Entries taken from a collection:

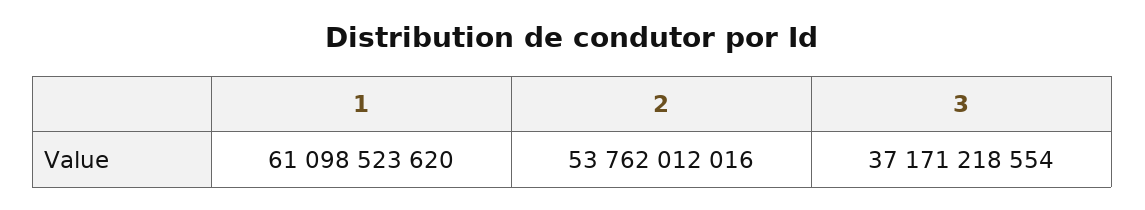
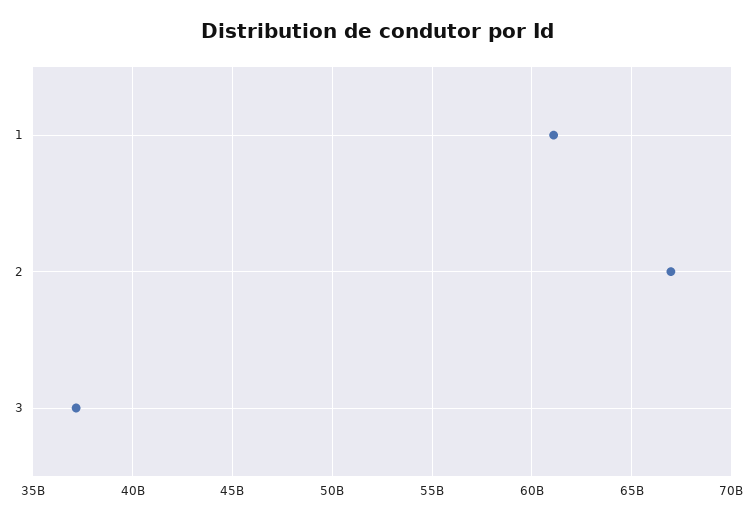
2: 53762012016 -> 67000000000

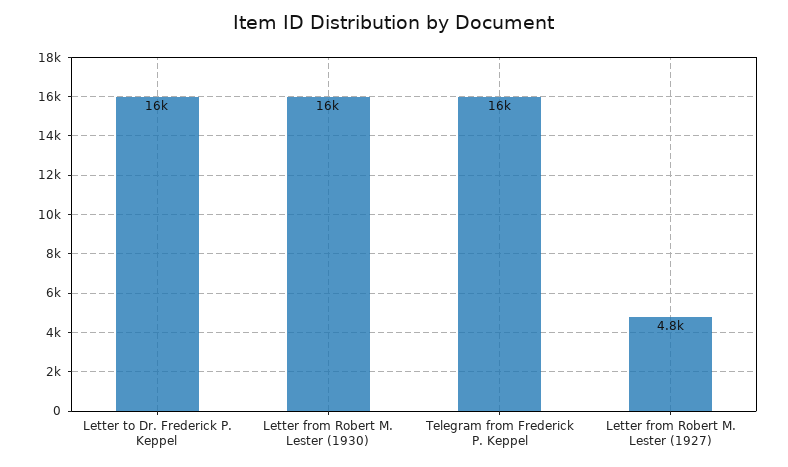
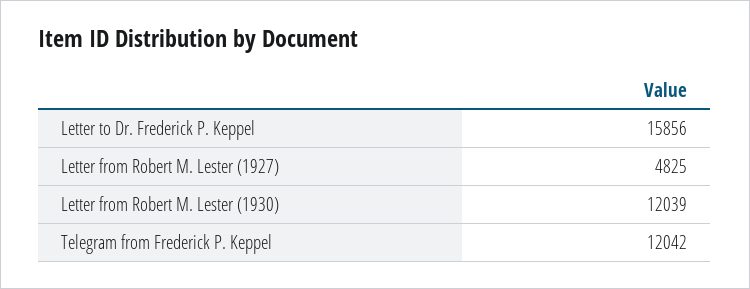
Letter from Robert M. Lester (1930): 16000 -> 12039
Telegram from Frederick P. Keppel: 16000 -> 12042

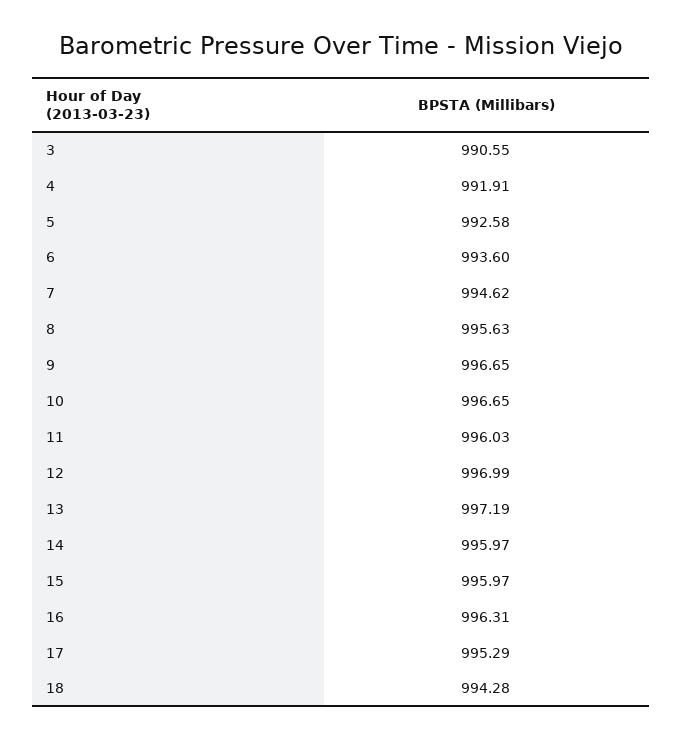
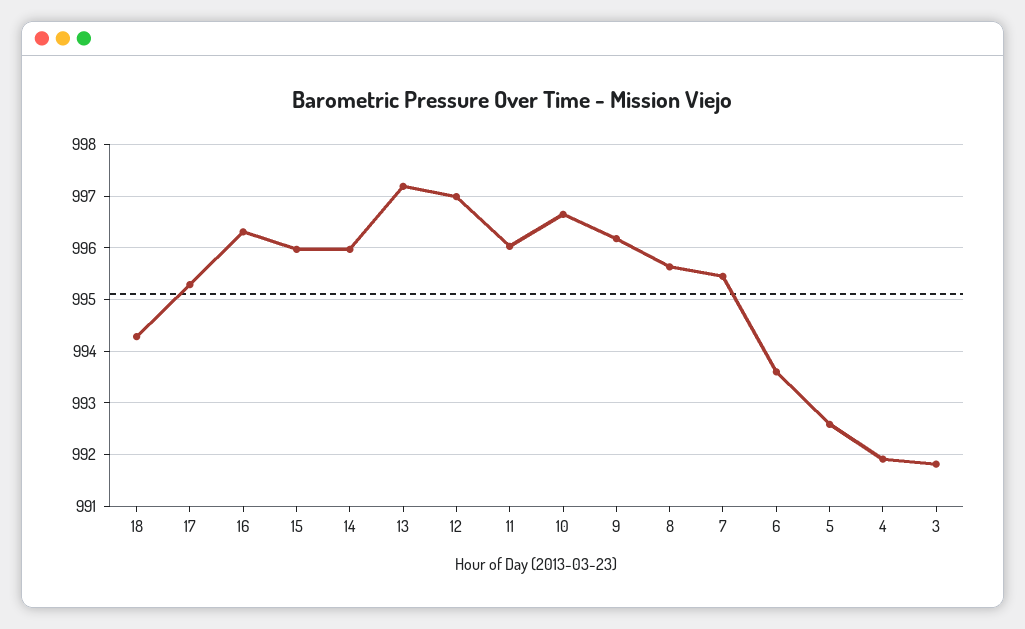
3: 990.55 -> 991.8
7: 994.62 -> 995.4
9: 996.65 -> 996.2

Work to complete: No pictures belong in the answer. It must repeat exactly the lines from the line with "Telegram from Frederick" through the final line of the records.

Your solution:
Telegram from Frederick P. Keppel: 16000 -> 12042

3: 990.55 -> 991.8
7: 994.62 -> 995.4
9: 996.65 -> 996.2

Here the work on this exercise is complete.